また、企業の経営や管理に関わる人材にコンプライアンスの知識がなければ、従業員のコンプライアンスに対する意識は向上しません。正しい知識を身につけて、企業全体にコンプライアンスの重要性を定着させる必要があります。

管理体制

社内の管理体制は、コンプライアンス違反を防止する重要な要素です。コンプライアンスの管理体制に不備があると、情報漏えいをはじめとした、あらゆるコンプライアンス違反を招く可能性があります。

また、管理体制が整備されていなければ、従業員が違反を発見した場合に、社内のどこに報告すべきか判断できません。コンプライアンス違反に気づいても、放置される恐れがあります。コンプライアンスに関する相談・報告ができる窓口を設置したり、セキュリティ対策をしたりする取り組みが大切です。

社内環境

コンプライアンス違反の発生には、社内環境も影響しています。職場の風通しが悪いと、社内において地位が低い従業員は、上司に意見を述べられません。職場で発言しにくかったり、パワハラが常習化していたりする職場では、コンプライアンス違反が放置される可能性があります。

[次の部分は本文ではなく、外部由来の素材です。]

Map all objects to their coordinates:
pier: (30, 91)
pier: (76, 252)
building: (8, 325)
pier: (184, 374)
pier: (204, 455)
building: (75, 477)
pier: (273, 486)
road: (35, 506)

コンプライアンス違反は、問題が公になった際に、企業が社会から責任追及され、大きな損害を招くリスクがあります。社会からの信頼を失うと取り戻すのが難しく、信頼回復に向けた時間と努力が必要です。社内環境を整備して、コンプライアンス違反が発生した際には、迅速に対応できるよう取り組みましょう。

企業でコンプライアンス違反が発生する例とは

企業で発生するコンプライアンス違反には、いくつか種類があります。企業におけるコンプライアンス違反の例を4つ解説します。

  • ・法令違反
  • ・労働問題
  • ・情報漏えい
  • ・不正経理

法令違反

法令違反は、他に比べて社会からの批判が大きくなりやすいコンプライアンス違反です。企業に対する批判が大きければ、さまざまな事業活動に支障が生じます。主な法令違反の例は以下の通りです。

  • ・文章、画像、動画の無断転載や引用をする
  • ・食品衛生法に基づいた表示がない
  • ・商標登録のある商品名と類似する商品を販売する

労働問題

労働問題に該当するコンプライアンス違反は、雇用主から従業員に対して与える肉体的、精神的苦痛です。労働問題には、さまざまな要素が組み合わさって発生している場合が少なくありません。主な労働問題は以下の通りです。

  • ・セクハラやパワハラが起きている
  • ・労働基準法を無視した長時間労働
  • ・サービス残業を見過ごして賃金を払わない

情報漏えい

情報漏えいの多くは、従業員の情報の取り扱いミスによって起こります。情報漏えいが発生すると、顧客や取引先とのトラブルに発展する可能性があるため、情報の取り扱いは慎重にしなければなりません。
主な情報漏えいの例は以下の通りです。 主な情報漏えいの例は以下の通りです。

  • ・インサイダー取引
  • ・顧客情報が外部に流出する

不正経理

不正経理は、関係者、取引先などを巻き込み、広範囲に悪影響を与えるコンプライアンス違反です。不正経理を起こした企業に対する被害も大きく、経営破綻を招く場合もあります。被害を防止するためにも、不正経理にあたる行為には厳しい監視と対処が大切です。主な不正経理の例は以下の通りです。

  • ・脱税をする
  • ・会計書類を偽装する
  • ・粉飾決算をする

コンプライアンス違反を防ぐ対策とは

コンプライアンス違反は、企業に大きな被害をもたらします。コンプライアンス違反を防ぐ対策は以下の通りです。

  • ・マニュアルと社内規則の整備
  • ・社内環境の改善
  • ・法改正情報の把握
  • ・管理体制の整備
  • ・研修の実施

マニュアルと社内規則の整備

コンプライアンス違反の防止には、マニュアルや社内規則の整備が効果的です。
マニュアルや社内規則として明確に記載すれば、社内のコンプライアンスに対する意識が高まります。作成した後は、社内全体に周知しましょう。コンプライアンスの理解が社内全体に浸透すれば、違反の発生を防ぐ効果が期待できます。マニュアルや社内規則に入れる内容の例は、以下の通りです。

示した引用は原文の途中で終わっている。